Work required:
Within the material below, tally every line that holds the word "your", then give the tally and nothing more.

Data provided:
============================================================

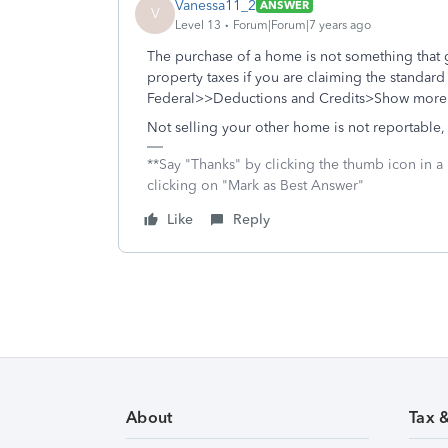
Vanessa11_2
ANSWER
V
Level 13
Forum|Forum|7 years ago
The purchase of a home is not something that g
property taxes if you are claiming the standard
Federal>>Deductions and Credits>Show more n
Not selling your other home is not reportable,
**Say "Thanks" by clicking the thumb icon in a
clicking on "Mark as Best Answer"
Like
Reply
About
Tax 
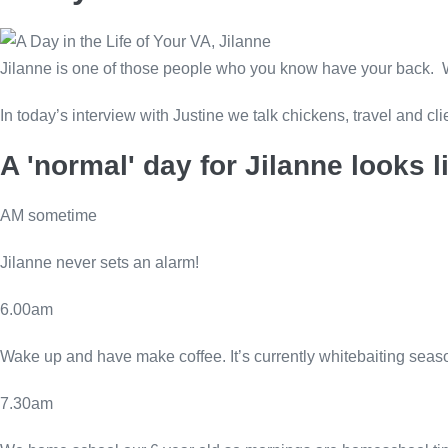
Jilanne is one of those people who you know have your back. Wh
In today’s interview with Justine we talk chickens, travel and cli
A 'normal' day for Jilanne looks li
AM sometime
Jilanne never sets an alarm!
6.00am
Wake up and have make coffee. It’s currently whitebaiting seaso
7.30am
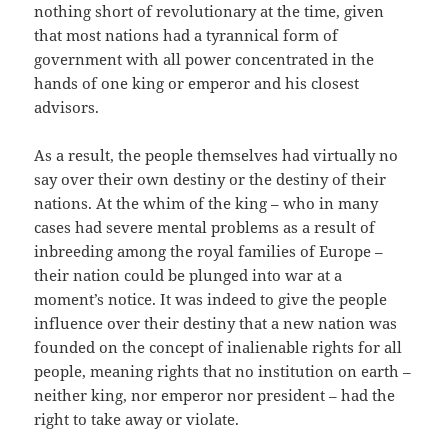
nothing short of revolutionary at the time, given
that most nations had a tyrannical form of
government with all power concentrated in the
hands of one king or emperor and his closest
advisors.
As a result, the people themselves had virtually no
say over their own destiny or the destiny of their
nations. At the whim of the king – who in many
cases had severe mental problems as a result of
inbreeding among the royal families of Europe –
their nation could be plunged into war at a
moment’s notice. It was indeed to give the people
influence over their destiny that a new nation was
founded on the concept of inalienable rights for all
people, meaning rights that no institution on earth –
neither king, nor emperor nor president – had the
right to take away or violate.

============================================================

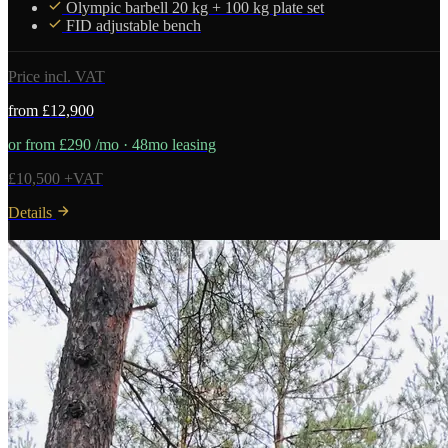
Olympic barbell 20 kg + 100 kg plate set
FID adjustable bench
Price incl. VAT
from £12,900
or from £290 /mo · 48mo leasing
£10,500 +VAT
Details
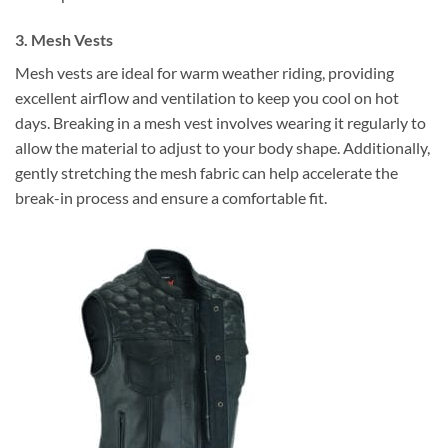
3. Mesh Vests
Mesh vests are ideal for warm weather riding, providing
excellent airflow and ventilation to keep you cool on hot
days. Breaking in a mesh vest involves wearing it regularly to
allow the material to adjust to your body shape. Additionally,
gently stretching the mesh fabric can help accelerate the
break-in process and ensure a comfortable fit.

============================================================

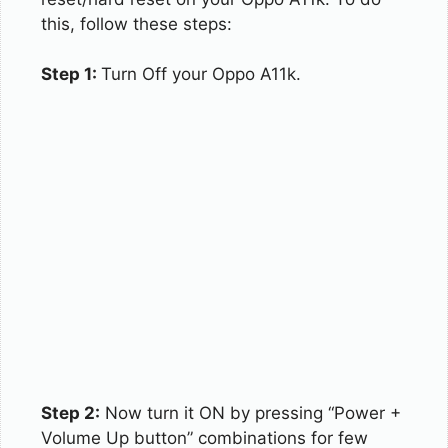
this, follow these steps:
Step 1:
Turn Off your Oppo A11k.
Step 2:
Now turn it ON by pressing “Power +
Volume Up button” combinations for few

============================================================

Reply to the exercise:
4